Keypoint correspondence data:
◆ ◆ ◆ ◆ ◆ ◆ ◆

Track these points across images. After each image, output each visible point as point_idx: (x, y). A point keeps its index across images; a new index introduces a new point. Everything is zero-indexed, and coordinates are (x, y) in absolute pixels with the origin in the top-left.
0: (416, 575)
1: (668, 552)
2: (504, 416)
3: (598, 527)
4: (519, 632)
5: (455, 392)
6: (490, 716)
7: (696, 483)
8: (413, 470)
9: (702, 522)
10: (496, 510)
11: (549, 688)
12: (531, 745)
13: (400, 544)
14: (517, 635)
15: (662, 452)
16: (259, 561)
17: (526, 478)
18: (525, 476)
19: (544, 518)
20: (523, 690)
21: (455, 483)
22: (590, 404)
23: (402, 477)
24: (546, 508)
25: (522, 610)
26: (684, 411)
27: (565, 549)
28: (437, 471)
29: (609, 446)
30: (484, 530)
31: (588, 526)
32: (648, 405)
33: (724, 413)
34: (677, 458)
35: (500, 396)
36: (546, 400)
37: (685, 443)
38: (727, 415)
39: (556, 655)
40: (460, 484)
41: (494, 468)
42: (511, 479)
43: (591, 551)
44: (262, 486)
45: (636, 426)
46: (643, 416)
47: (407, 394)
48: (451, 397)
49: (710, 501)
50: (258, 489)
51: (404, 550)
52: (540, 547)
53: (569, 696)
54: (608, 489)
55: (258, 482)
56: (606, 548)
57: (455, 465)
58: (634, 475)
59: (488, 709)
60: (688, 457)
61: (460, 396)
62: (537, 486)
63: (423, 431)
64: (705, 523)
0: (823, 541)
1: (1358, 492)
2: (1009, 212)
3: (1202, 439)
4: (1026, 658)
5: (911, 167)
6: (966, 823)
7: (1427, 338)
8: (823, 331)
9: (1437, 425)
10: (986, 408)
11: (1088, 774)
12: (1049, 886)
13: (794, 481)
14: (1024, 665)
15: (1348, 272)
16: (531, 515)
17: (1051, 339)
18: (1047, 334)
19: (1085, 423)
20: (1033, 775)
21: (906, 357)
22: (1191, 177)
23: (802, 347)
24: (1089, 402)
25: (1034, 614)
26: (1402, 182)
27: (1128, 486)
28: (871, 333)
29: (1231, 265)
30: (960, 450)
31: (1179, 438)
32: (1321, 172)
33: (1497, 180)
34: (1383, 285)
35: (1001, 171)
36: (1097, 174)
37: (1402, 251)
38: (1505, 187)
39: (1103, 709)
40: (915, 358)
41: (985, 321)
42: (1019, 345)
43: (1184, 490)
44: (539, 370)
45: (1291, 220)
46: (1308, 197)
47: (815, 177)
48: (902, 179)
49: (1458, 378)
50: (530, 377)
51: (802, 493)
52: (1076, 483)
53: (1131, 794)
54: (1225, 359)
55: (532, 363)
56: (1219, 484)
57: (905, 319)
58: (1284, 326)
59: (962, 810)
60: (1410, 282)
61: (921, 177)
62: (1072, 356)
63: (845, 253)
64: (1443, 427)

◆ ◆ ◆ ◆ ◆ ◆ ◆

Exercise objective:
Copy every one of the lines above word for word, keeping their order.

Output for this task:
Track these points across images. After each image, output each visible point as point_idx: (x, y). A point keeps its index across images; a new index introduces a new point. Everything is zero-indexed, and coordinates are (x, y) in absolute pixels with the origin in the top-left.
0: (416, 575)
1: (668, 552)
2: (504, 416)
3: (598, 527)
4: (519, 632)
5: (455, 392)
6: (490, 716)
7: (696, 483)
8: (413, 470)
9: (702, 522)
10: (496, 510)
11: (549, 688)
12: (531, 745)
13: (400, 544)
14: (517, 635)
15: (662, 452)
16: (259, 561)
17: (526, 478)
18: (525, 476)
19: (544, 518)
20: (523, 690)
21: (455, 483)
22: (590, 404)
23: (402, 477)
24: (546, 508)
25: (522, 610)
26: (684, 411)
27: (565, 549)
28: (437, 471)
29: (609, 446)
30: (484, 530)
31: (588, 526)
32: (648, 405)
33: (724, 413)
34: (677, 458)
35: (500, 396)
36: (546, 400)
37: (685, 443)
38: (727, 415)
39: (556, 655)
40: (460, 484)
41: (494, 468)
42: (511, 479)
43: (591, 551)
44: (262, 486)
45: (636, 426)
46: (643, 416)
47: (407, 394)
48: (451, 397)
49: (710, 501)
50: (258, 489)
51: (404, 550)
52: (540, 547)
53: (569, 696)
54: (608, 489)
55: (258, 482)
56: (606, 548)
57: (455, 465)
58: (634, 475)
59: (488, 709)
60: (688, 457)
61: (460, 396)
62: (537, 486)
63: (423, 431)
64: (705, 523)
0: (823, 541)
1: (1358, 492)
2: (1009, 212)
3: (1202, 439)
4: (1026, 658)
5: (911, 167)
6: (966, 823)
7: (1427, 338)
8: (823, 331)
9: (1437, 425)
10: (986, 408)
11: (1088, 774)
12: (1049, 886)
13: (794, 481)
14: (1024, 665)
15: (1348, 272)
16: (531, 515)
17: (1051, 339)
18: (1047, 334)
19: (1085, 423)
20: (1033, 775)
21: (906, 357)
22: (1191, 177)
23: (802, 347)
24: (1089, 402)
25: (1034, 614)
26: (1402, 182)
27: (1128, 486)
28: (871, 333)
29: (1231, 265)
30: (960, 450)
31: (1179, 438)
32: (1321, 172)
33: (1497, 180)
34: (1383, 285)
35: (1001, 171)
36: (1097, 174)
37: (1402, 251)
38: (1505, 187)
39: (1103, 709)
40: (915, 358)
41: (985, 321)
42: (1019, 345)
43: (1184, 490)
44: (539, 370)
45: (1291, 220)
46: (1308, 197)
47: (815, 177)
48: (902, 179)
49: (1458, 378)
50: (530, 377)
51: (802, 493)
52: (1076, 483)
53: (1131, 794)
54: (1225, 359)
55: (532, 363)
56: (1219, 484)
57: (905, 319)
58: (1284, 326)
59: (962, 810)
60: (1410, 282)
61: (921, 177)
62: (1072, 356)
63: (845, 253)
64: (1443, 427)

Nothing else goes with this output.